Pour cela, ils ont repris en juin dernier l'activité Leds du groupe Linxens qui souhaitait se recentrer sur son cœur de métier. Activité implantée à Vorey, avec 22 salariés.

"Jusqu'à présent, l'usine de Vorey fabriquait des Leds pour l'aéronautique, l'automobile etc. Nous lui donnons désormais une nouvelle orientation en la spécialisant sur les leds destinées à l'agriculture", souligne un des cofondateurs, Frédéric Jamet.

"Notre pari est d'offrir des Leds plus performantes, déjà protégées par des brevets internationaux, qui consommeront moins et permettront de produire des plantes à des prix plus accessibles. Nous pouvons placer nos leds à 5 cm des plantes lorsque celles de nos concurrents doivent respecter un espace de 50 cm pour ne pas bruler les végétaux. Forcément, à 5 cm, nous sommes plus performants qu'à 50 !".

Un démonstrateur XXL

Si les fermes verticales ont largement fait leurs preuves dans d'autres pays, il n'en reste pas moins qu'elles se heurtent, en France notamment, à un certain nombre de freins culturels.

Freins que la future ferme de Vorey permettra de lever en produisant elle-même des plantes, avec un démonstrateur XXL. Le site produira des salades et des herbes aromatiques. Un travail sur les lentilles et les pois est également en cours, notamment avec l'entreprise altiligérienne Sabarot, championne de la lentille verte du Puy. Elle devrait être opérationnelle dès cet automne.

Objectif de chiffre d'affaires de Lumiliite d'ici un an : 10 millions d'euros. L'entreprise dispose par ailleurs d'une filiale implantée à Lyon, Vif Systems, spécialisée dans le développement d'équipements (ventilations, capteurs, modules de structures etc) pour les fermes verticales, les solutions containers pour la recherche ou la production, et les mini-fermes. Elle emploie une dizaine de salariés et vient de déposer un brevet sur la régulation du climat.

A Lyon, un projet à Bel Air Camp

Le concept de ferme verticale fait des émules ailleurs dans la région Auvergne-Rhône-Alpes :

A Lyon notamment où Didier Caudard-Breille (DCB) s'est associé à l'Auvergnat Prediv et à l'Alsacien Symilab pour reprendre en début d'année l'activité et les 10 salariés de la société FUL (Ferme Urbaine Lyonnaise), placée en liquidation alors qu'elle était considérée comme une des pionnières françaises de l'agriculture en hydroponie à étage.

Rebaptisée ReDfarm, elle développe des modules innovants destinés aux recherches d'industriels, notamment de la cosmétique et de la pharmacie. Elle produit actuellement, par exemple, les 12 modules destinés à la nouvelle plateforme R&D de Prediv (12 salariés, 2 millions d'euros d'investissement) sur le Naturopôle nutrition santé de Saint-Bonnet-de- Rochefort (63).

Trop à l'étroit dans ses locaux de Décines, ReDfarm souhaiterait déménager son activité sur Bel Air Camp, pépinière industrielle de DCB, dans un bâtiment déjà existant de 400m². "Nous souhaitons créer sur Bel Air Camp, une Bel Air Farm", explique Didier Caudard-Breille. "Elle accueillera l'activité de ReDfarm, mais aussi une ferme verticale et une pépinière d'entreprises orientées sur cette thématique". Un investissement estimé à 2 millions d'euros, aujourd'hui en stand-by en attente du permis de construire qui tarde à se débloquer.

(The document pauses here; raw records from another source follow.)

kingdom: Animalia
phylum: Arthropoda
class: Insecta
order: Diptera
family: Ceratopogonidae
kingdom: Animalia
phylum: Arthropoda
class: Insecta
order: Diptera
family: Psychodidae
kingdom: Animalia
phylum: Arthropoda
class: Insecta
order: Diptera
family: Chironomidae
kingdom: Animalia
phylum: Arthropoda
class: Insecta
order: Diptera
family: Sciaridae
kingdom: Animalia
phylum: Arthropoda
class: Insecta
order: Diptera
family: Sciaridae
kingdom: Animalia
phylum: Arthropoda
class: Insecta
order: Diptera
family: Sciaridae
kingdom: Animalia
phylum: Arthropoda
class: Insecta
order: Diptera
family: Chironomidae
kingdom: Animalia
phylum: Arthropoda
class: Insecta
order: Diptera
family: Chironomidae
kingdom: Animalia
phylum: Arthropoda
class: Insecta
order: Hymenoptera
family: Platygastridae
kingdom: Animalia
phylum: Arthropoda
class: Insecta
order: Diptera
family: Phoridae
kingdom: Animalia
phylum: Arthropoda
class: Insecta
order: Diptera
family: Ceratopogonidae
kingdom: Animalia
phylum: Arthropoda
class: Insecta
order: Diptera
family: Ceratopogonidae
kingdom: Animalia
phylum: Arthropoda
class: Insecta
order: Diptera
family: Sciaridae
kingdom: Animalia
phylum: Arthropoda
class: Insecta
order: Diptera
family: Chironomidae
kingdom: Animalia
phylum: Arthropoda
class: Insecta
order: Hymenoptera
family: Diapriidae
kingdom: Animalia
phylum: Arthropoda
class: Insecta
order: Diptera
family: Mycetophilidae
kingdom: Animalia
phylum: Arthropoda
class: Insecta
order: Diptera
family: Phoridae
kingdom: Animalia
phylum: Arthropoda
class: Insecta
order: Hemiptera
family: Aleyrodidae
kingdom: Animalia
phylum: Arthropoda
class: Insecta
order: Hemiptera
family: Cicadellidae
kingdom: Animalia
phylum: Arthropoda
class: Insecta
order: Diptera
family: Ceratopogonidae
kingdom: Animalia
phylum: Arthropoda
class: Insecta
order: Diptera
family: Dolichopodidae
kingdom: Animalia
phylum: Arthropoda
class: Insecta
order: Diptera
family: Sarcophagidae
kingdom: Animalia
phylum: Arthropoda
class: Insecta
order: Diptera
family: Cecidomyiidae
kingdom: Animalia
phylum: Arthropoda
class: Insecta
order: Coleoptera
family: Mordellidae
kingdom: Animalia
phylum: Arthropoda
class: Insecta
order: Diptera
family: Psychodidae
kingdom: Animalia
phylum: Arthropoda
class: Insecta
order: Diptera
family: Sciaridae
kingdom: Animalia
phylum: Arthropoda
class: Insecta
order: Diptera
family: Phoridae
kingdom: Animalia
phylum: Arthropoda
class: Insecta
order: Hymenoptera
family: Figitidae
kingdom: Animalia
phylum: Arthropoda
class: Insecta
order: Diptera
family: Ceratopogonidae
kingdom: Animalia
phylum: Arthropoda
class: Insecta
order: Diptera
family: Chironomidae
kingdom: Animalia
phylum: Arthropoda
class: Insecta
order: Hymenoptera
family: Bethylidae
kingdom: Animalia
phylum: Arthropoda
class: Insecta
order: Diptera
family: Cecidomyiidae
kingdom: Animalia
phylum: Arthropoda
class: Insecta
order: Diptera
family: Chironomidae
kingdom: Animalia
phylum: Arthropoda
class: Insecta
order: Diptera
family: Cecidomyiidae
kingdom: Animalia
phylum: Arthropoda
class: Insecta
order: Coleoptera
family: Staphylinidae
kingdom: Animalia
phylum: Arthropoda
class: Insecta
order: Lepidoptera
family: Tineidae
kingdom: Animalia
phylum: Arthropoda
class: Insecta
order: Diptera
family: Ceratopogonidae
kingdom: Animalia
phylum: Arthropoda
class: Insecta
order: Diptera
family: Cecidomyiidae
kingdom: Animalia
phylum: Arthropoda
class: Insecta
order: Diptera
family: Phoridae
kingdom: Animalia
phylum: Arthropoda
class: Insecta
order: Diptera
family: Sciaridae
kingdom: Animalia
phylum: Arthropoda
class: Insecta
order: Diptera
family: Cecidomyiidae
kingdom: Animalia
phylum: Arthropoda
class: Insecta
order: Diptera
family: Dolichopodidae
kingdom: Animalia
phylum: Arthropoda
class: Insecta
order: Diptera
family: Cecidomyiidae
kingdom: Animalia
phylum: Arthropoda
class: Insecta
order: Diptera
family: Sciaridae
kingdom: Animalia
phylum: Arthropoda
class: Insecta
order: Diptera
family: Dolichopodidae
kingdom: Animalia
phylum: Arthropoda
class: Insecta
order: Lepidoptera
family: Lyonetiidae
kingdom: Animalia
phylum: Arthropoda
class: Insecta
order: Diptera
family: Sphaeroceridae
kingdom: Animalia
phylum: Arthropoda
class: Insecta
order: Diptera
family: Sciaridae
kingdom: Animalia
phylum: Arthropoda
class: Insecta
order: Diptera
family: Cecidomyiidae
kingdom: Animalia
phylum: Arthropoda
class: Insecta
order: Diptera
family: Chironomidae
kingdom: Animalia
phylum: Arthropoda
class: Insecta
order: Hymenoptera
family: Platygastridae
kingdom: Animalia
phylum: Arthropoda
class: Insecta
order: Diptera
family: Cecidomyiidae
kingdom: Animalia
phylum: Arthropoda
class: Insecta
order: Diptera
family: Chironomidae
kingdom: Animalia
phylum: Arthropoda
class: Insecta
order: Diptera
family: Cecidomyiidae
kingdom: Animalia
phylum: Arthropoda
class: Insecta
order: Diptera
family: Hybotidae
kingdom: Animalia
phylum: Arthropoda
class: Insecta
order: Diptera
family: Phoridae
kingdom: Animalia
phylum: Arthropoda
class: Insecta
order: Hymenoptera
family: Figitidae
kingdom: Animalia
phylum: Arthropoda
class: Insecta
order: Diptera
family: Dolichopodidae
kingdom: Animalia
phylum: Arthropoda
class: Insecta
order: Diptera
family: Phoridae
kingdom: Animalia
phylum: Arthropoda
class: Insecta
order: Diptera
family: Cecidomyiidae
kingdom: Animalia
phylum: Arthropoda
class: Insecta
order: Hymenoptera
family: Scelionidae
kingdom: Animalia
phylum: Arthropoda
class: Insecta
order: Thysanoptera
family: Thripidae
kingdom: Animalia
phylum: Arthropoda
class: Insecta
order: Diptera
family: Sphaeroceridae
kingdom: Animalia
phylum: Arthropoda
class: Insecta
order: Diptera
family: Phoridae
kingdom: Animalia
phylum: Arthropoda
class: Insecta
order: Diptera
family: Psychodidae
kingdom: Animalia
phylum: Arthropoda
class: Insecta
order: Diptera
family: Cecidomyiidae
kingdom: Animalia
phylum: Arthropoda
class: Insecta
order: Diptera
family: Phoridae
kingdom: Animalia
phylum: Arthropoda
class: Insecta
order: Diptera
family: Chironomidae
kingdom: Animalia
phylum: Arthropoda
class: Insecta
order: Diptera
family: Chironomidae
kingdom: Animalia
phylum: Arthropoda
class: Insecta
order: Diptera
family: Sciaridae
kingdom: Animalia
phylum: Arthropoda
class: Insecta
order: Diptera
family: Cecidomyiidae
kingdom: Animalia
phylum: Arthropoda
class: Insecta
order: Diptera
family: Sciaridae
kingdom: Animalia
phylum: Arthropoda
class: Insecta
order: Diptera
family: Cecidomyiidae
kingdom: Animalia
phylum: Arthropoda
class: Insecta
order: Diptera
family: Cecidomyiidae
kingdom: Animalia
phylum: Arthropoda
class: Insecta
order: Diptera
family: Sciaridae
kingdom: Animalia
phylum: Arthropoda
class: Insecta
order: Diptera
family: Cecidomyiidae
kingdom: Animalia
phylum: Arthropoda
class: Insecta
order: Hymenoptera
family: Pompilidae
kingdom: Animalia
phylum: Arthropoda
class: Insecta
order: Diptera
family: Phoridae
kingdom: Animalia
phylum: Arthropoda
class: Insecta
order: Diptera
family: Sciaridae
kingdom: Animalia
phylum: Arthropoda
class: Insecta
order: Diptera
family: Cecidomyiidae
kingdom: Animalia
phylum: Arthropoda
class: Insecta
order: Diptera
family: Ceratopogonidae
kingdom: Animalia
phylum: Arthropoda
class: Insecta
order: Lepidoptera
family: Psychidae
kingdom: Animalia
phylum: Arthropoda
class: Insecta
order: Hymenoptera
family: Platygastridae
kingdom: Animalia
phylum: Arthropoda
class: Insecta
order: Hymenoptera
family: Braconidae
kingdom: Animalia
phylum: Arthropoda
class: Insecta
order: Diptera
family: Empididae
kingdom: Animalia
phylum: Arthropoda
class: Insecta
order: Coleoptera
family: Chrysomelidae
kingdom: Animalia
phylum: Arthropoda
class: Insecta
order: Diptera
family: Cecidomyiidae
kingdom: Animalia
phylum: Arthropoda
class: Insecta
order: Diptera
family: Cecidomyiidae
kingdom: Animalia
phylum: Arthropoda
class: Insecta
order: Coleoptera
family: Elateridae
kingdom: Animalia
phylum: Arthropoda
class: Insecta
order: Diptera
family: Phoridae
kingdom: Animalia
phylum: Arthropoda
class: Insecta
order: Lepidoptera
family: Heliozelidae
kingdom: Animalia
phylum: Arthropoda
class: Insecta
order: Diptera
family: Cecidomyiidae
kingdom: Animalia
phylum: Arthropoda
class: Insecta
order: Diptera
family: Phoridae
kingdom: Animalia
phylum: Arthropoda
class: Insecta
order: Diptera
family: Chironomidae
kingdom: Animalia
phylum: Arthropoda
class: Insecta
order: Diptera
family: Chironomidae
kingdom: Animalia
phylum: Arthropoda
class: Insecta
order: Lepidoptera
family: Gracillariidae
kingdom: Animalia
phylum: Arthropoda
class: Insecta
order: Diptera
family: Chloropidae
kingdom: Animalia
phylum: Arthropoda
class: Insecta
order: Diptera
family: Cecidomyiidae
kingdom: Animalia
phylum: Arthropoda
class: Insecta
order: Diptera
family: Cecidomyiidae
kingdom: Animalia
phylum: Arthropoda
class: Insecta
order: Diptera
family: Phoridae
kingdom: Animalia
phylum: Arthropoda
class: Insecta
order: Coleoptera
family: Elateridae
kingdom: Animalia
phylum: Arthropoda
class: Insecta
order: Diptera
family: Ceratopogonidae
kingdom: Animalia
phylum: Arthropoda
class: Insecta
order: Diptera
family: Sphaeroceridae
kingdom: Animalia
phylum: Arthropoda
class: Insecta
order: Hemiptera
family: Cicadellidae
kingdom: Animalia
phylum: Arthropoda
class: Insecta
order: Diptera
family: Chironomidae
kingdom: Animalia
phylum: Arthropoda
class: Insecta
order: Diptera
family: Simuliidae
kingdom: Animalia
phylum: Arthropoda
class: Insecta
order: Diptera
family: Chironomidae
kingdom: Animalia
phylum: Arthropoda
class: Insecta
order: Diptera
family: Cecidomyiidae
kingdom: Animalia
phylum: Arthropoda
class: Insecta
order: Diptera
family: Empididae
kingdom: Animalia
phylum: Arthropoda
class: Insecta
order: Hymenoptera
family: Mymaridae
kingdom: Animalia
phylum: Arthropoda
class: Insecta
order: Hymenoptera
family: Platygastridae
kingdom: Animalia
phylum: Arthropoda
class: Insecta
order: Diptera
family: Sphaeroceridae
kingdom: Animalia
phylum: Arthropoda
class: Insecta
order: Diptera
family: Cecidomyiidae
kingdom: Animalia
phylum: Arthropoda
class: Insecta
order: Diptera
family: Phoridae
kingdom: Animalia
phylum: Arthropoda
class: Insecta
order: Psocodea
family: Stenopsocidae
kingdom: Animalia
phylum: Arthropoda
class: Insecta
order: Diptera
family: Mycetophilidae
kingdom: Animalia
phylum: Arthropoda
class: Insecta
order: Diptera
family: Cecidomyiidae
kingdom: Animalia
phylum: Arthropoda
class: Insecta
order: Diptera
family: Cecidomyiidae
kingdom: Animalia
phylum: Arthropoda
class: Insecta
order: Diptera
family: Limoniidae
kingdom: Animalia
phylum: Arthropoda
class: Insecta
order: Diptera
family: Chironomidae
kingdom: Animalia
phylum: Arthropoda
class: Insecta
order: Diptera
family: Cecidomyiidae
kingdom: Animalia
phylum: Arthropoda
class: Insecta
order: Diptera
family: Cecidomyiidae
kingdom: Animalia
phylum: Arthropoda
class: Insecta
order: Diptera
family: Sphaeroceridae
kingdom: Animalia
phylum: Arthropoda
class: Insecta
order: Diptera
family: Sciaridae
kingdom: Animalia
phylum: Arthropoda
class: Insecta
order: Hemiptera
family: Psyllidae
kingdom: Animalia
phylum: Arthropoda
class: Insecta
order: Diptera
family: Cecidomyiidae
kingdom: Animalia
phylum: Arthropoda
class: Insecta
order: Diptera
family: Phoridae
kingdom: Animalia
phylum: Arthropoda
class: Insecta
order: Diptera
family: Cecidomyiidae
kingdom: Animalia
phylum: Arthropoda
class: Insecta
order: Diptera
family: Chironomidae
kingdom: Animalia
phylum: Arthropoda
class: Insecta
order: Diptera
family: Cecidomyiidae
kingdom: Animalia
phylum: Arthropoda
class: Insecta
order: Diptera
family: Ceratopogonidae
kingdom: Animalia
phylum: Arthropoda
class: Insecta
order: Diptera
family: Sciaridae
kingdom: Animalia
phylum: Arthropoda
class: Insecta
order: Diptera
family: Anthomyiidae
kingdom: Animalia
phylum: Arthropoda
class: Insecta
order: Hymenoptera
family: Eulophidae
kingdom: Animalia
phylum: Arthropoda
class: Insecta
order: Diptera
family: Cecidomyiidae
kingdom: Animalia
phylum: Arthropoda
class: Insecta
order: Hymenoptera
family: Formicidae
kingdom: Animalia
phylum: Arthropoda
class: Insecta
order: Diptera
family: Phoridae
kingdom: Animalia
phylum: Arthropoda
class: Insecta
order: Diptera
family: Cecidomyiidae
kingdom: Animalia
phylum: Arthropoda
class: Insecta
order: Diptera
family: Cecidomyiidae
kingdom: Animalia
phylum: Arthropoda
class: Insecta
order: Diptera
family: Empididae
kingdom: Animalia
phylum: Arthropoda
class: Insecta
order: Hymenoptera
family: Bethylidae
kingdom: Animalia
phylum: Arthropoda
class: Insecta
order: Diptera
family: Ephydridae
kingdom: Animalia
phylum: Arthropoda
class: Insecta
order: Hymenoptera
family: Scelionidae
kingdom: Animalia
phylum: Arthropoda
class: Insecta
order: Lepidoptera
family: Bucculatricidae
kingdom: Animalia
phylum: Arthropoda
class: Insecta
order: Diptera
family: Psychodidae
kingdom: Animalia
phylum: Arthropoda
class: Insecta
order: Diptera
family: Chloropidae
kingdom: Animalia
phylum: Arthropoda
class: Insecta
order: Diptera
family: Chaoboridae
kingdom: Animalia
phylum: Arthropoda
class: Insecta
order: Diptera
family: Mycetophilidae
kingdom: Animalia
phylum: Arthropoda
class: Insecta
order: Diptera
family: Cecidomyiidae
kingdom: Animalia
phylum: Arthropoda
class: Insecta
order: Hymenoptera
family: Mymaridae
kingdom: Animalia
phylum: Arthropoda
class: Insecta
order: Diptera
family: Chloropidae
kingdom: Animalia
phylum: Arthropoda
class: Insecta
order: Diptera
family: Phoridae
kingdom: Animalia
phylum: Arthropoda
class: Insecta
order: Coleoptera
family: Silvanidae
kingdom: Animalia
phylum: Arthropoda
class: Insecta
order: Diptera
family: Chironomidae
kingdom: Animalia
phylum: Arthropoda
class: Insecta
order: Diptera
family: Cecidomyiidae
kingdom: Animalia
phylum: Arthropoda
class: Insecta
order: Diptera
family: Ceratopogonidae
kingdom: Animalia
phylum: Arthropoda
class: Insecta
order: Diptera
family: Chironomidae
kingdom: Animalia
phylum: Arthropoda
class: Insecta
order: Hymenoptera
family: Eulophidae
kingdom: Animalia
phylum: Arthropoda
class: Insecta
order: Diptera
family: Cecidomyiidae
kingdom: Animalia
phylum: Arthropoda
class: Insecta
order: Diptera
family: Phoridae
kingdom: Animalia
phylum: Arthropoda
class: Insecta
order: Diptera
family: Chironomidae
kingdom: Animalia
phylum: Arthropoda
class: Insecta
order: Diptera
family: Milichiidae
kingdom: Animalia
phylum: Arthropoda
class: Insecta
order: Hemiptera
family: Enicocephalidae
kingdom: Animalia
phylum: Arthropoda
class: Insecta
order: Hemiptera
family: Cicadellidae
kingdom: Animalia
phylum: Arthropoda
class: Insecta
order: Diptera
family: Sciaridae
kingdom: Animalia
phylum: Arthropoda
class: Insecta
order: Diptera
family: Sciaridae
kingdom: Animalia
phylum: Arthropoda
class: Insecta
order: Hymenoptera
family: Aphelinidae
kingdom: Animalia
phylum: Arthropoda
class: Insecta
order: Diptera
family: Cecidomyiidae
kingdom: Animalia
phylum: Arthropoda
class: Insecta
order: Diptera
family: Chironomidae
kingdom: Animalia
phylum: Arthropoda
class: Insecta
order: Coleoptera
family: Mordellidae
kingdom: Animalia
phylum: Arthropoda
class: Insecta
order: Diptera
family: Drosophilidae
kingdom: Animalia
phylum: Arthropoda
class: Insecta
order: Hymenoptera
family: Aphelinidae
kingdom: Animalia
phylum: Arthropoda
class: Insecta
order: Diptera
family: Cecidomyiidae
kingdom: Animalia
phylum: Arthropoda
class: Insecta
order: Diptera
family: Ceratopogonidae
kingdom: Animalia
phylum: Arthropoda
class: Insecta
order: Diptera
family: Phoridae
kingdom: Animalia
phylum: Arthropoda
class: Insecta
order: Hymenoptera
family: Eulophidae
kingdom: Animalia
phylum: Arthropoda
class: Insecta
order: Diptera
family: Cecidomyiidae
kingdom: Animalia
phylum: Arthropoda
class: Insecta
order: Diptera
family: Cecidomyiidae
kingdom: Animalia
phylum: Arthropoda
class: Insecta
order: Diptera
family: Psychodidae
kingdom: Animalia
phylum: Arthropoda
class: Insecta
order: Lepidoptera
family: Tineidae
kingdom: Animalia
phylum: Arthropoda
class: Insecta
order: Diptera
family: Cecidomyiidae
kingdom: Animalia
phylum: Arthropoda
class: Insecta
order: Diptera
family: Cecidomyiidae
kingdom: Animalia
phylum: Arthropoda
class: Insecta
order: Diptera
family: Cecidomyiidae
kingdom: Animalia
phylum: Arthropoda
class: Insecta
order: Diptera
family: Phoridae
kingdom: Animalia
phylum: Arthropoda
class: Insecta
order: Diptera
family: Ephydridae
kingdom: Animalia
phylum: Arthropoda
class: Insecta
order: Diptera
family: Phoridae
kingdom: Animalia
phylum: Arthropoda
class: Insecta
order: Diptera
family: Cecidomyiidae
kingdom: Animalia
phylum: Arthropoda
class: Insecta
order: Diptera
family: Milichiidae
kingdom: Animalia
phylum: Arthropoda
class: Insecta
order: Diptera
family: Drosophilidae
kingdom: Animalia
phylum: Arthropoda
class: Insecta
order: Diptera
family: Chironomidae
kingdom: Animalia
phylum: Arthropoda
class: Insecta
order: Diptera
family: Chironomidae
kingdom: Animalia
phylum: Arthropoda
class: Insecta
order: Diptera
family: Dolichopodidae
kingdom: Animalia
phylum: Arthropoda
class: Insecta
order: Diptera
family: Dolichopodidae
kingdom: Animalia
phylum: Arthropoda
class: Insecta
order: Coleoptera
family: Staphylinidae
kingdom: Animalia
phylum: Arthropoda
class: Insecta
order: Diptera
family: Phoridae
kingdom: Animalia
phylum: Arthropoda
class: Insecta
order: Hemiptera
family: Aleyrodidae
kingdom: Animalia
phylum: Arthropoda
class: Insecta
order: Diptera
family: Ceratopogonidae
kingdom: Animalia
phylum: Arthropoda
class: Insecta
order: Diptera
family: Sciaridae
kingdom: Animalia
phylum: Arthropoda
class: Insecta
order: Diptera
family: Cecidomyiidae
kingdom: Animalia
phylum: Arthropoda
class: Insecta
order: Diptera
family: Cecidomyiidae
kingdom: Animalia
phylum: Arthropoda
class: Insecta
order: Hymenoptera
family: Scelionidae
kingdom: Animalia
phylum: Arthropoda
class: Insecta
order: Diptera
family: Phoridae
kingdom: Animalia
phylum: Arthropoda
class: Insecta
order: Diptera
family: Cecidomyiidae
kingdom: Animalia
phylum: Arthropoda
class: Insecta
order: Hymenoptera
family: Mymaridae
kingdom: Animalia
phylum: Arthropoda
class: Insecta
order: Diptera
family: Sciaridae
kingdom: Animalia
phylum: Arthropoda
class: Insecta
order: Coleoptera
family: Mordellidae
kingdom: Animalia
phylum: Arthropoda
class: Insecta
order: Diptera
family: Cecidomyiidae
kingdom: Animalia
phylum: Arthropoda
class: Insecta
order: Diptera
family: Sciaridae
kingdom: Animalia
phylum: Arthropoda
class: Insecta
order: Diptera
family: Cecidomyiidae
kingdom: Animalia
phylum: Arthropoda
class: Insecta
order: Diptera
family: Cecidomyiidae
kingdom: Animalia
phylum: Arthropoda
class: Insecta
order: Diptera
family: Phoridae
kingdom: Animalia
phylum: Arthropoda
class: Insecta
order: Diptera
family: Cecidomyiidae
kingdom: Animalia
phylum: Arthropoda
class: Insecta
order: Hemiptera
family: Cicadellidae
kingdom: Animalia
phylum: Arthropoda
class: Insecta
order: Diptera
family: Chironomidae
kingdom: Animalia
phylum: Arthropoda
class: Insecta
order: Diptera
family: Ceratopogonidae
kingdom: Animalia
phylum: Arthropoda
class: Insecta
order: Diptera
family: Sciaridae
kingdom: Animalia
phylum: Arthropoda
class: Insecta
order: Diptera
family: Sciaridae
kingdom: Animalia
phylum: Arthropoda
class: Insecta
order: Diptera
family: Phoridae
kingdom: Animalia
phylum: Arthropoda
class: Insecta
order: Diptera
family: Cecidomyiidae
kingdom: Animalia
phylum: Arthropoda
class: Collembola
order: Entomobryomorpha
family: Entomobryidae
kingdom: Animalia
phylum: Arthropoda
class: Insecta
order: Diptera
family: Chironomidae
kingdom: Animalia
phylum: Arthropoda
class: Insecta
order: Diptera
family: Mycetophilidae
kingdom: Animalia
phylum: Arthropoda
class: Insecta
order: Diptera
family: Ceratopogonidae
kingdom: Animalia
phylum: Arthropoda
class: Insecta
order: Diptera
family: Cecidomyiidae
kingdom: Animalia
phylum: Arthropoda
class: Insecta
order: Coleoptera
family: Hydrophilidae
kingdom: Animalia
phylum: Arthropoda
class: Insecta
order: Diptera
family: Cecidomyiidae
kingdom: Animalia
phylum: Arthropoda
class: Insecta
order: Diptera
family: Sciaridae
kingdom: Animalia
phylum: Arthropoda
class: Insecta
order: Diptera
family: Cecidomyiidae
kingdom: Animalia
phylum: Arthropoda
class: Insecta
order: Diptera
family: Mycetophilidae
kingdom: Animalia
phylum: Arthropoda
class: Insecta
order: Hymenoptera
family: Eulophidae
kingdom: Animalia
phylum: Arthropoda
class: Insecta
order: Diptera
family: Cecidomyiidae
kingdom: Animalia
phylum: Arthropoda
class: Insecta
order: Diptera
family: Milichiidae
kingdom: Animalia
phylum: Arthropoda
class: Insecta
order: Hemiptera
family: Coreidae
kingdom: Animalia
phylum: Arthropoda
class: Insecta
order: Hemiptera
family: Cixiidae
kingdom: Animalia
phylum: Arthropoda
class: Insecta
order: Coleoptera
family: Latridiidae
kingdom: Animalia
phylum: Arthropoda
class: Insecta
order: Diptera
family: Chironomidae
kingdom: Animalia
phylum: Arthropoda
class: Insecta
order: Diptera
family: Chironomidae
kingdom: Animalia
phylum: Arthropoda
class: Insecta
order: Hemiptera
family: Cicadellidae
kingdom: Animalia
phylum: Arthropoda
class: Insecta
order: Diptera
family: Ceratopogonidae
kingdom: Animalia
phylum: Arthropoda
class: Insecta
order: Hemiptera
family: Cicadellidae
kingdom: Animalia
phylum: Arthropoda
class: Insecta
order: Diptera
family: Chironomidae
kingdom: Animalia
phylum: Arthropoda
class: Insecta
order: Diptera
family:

"La demande a été déposée en juin mais nous sommes aujourd'hui dans l'incertitude. La proximité d'activités industrielles (Safran NDLR) pourrait nous empêcher d'obtenir le feu vert de la DREAL".

Un projet plus ambitieux avait été évoqué en début d'année, avec la reconversion d'une cage de Faraday de 27 mètres de haut. "Pour l'instant, nous ne touchons pas à cette tour, nous devons démarrer par un projet plus modeste, créer notre show-room et s'assurer de la pérennité du projet", conclut prudemment Didier Caudart-Breille.